Dynamic address resolution

A project log for Intelligent Shields

A system to build intelligent shields, for use with Arduino, Raspberry Pi or directly connected to a computer.

Mattias WingstedtMattias Wingstedt 08/21/2014 at 01:141 Comment

SMBus already uses a dynamic address resolution, and SMBus is based on I2C. So maybe we could just use their algorithm?

SMBus relies on slave bus arbitration. Bus arbitration on I2C works by the node both writing to the bus, and listening to the bus. If several nodes write to the bus 0 always trumps 1. So if a node writes a 1 but reads a 0 it knows that several nodes are writing at the same time. It also loses arbitration and needs to shut up. In the dynamic address resolution of SMBus each node that needs an address writes its unique id. Since the UIDs differ the nodes must lose arbitration until only one is left. That node gets an address, and then the process repeats until all nodes have gotten an address.

However most AVR processors with I2C (or TWI) support do not support bus arbitration in slave mode. They only support bus arbitration in master mode. Which seem to make it impossible to implement the SMBus address resolution protocol on an AVR based Arduino. At least using the builtin TWI support, there is probably a way if you build a software I2C implementation.

Another factor is that the SMBus standard requires a unique id for each node.
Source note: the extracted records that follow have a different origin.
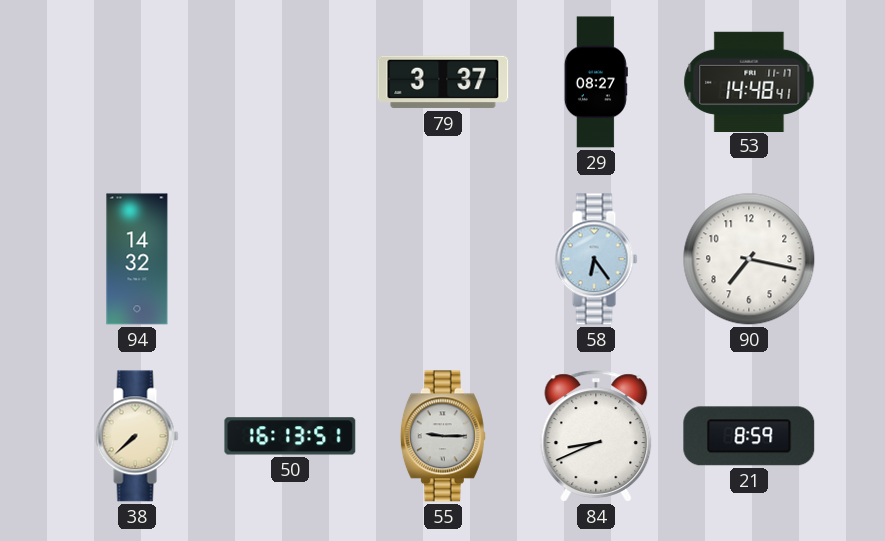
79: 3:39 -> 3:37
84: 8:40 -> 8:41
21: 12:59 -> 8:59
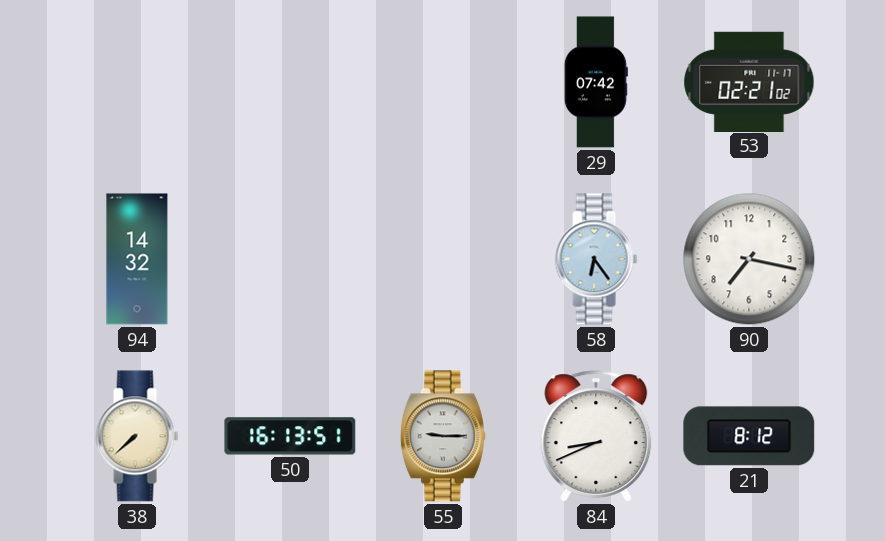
79: 3:37 -> none
29: 08:27 -> 07:42
53: 14:48 -> 02:21
21: 8:59 -> 8:12
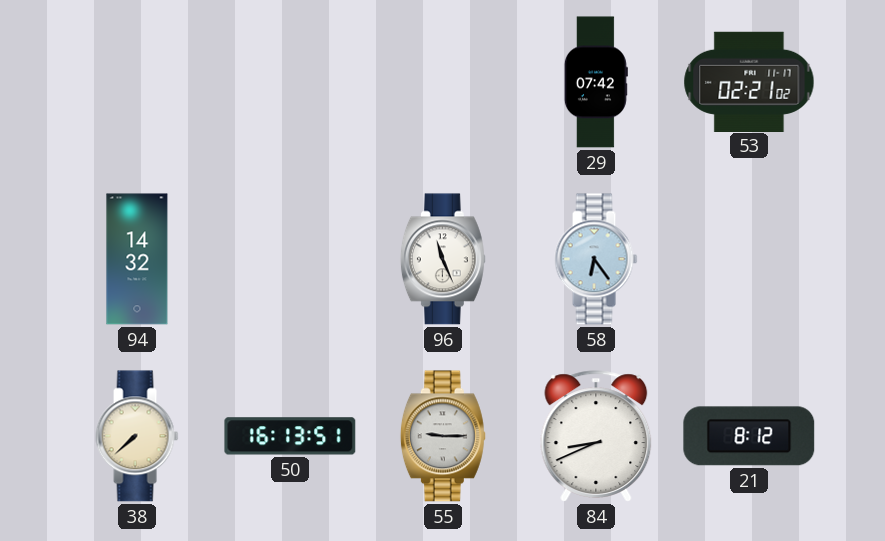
96: none -> 11:26
90: 7:17 -> none
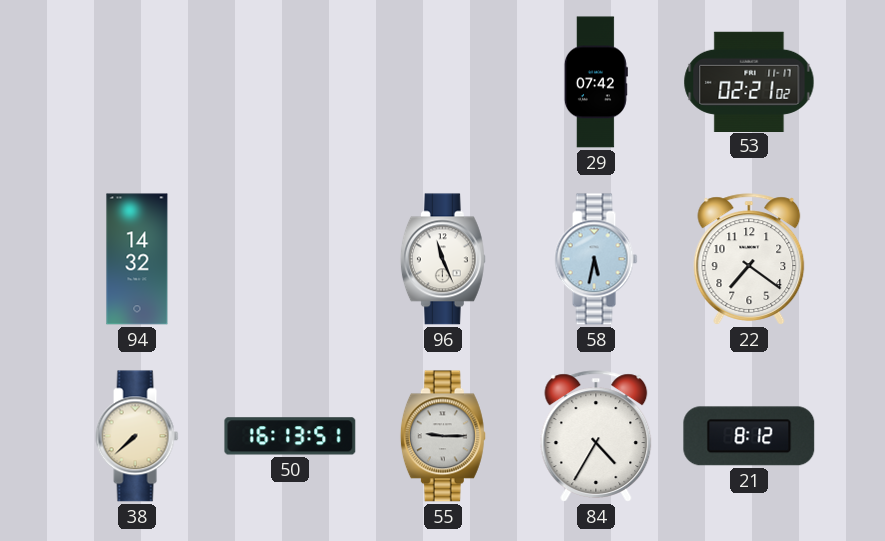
58: 6:24 -> 5:32
22: none -> 7:21
84: 8:41 -> 4:35
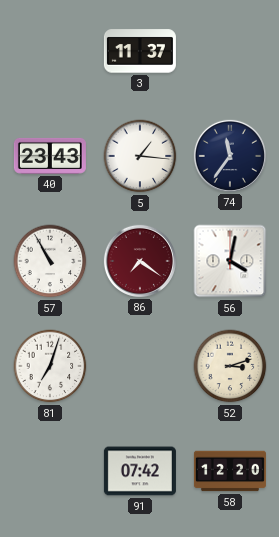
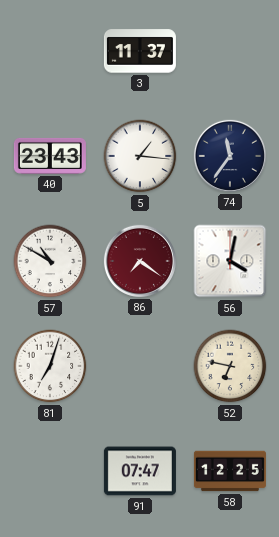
57: 10:55 -> 10:50
52: 3:12 -> 6:47
91: 07:42 -> 07:47
58: 12:20 -> 12:25
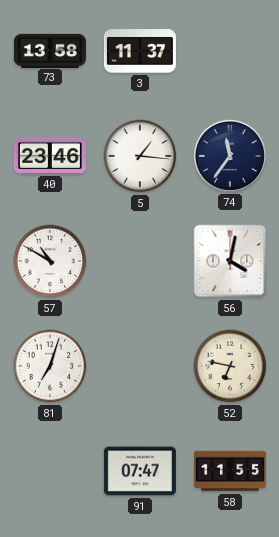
73: none -> 13:58
40: 23:43 -> 23:46
86: 7:21 -> none
58: 12:25 -> 11:55
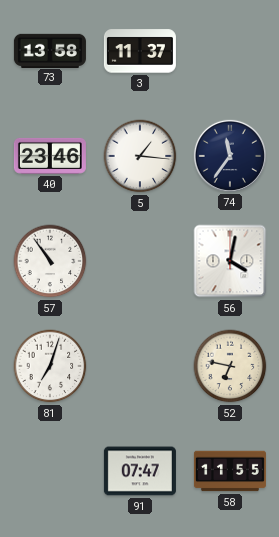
57: 10:50 -> 10:54
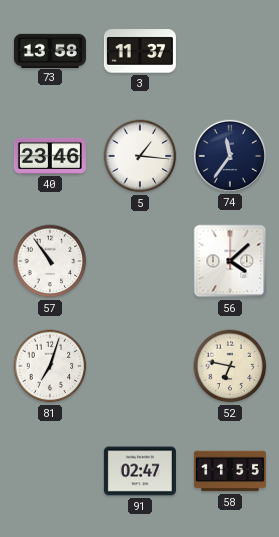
56: 4:02 -> 4:08
91: 07:47 -> 02:47
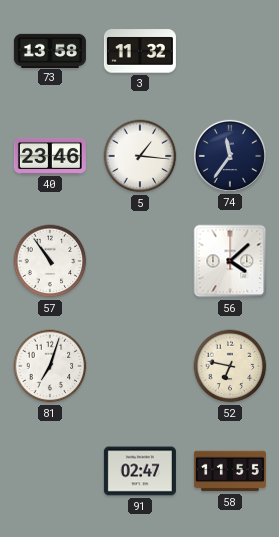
3: 11:37 -> 11:32
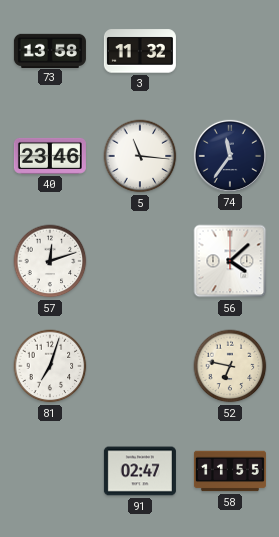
5: 1:16 -> 11:16
57: 10:54 -> 12:12
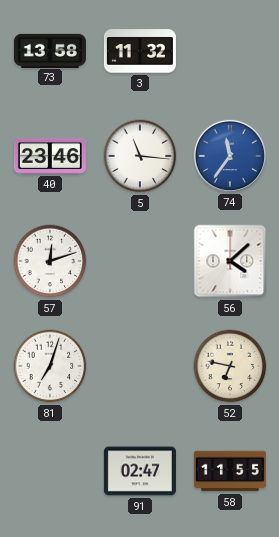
74 dial: navy -> blue
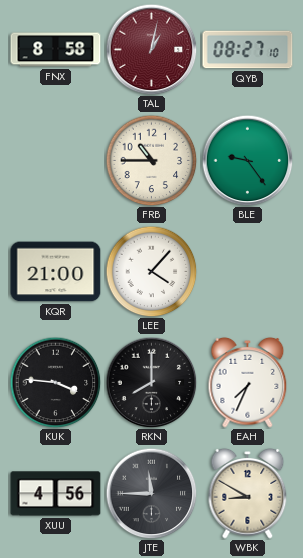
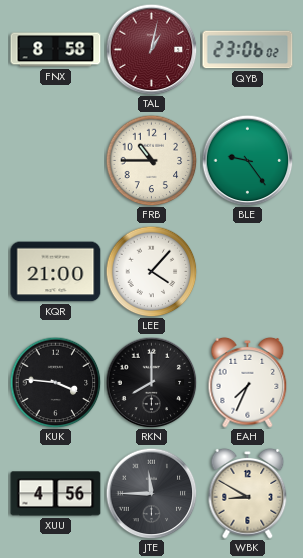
QYB: 08:27 -> 23:06
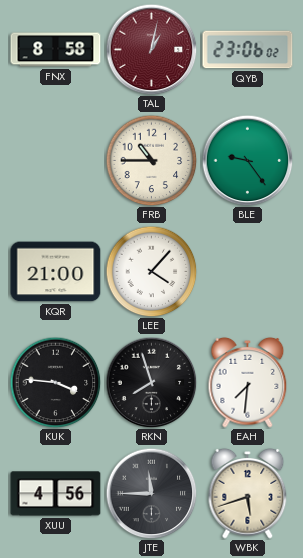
RKN: 8:00 -> 7:57
EAH: 7:34 -> 7:31
WBK: 8:50 -> 5:42
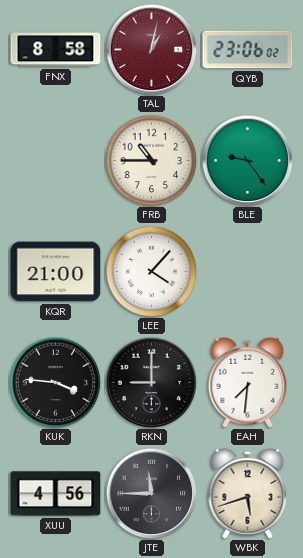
RKN: 7:57 -> 9:00
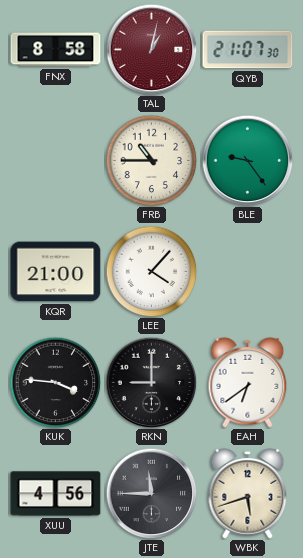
QYB: 23:06 -> 21:07
EAH: 7:31 -> 6:39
Something which may make it harder to create firmware, since each shield would need its UID added in the flashing process.

So I think there are three ways to design a dynamic address resolution algorithm, that can be implemented on an AVR based Arduino:

1) A UID based approach, that uses bus arbitration in master mode
2) A random number based approach, that uses bus arbitration in master mode
3) An shield enable signal, that is connected between each shield, so we can enable each shield in order

I do not like the first approach because of the need to add a separate step when flashing the shield firmware

I am not sure how easy it is to get a good enough random number on an AVR processor. If it is easy then we should look into this approach.

Now I like the third approach best. The drawback is that it will not be as easy to build a board with through-hole connectors. However it will be easy using surface-mount components. Another advantage is that we will find the physical layout of the shields. We will know in which order the shields are stacked, and may use that order when programming.


John Matthias Syrinek wrote 07/18/2015 at 22:56 point

Great information! I'm trying to build a plug-and-play system, and not sure how to handle address conflicts with I2C either. I considered 1-3 as well, and for #2 - random number approach - if you have an extra ADC input pin, you could leave this pin floating and read its value. This may provide fairly random values.

By the way, have you found any SMBus libraries for Arduino? I'mA designing the slave-devices for a customizable pinball platform and am considering using Atmega8's.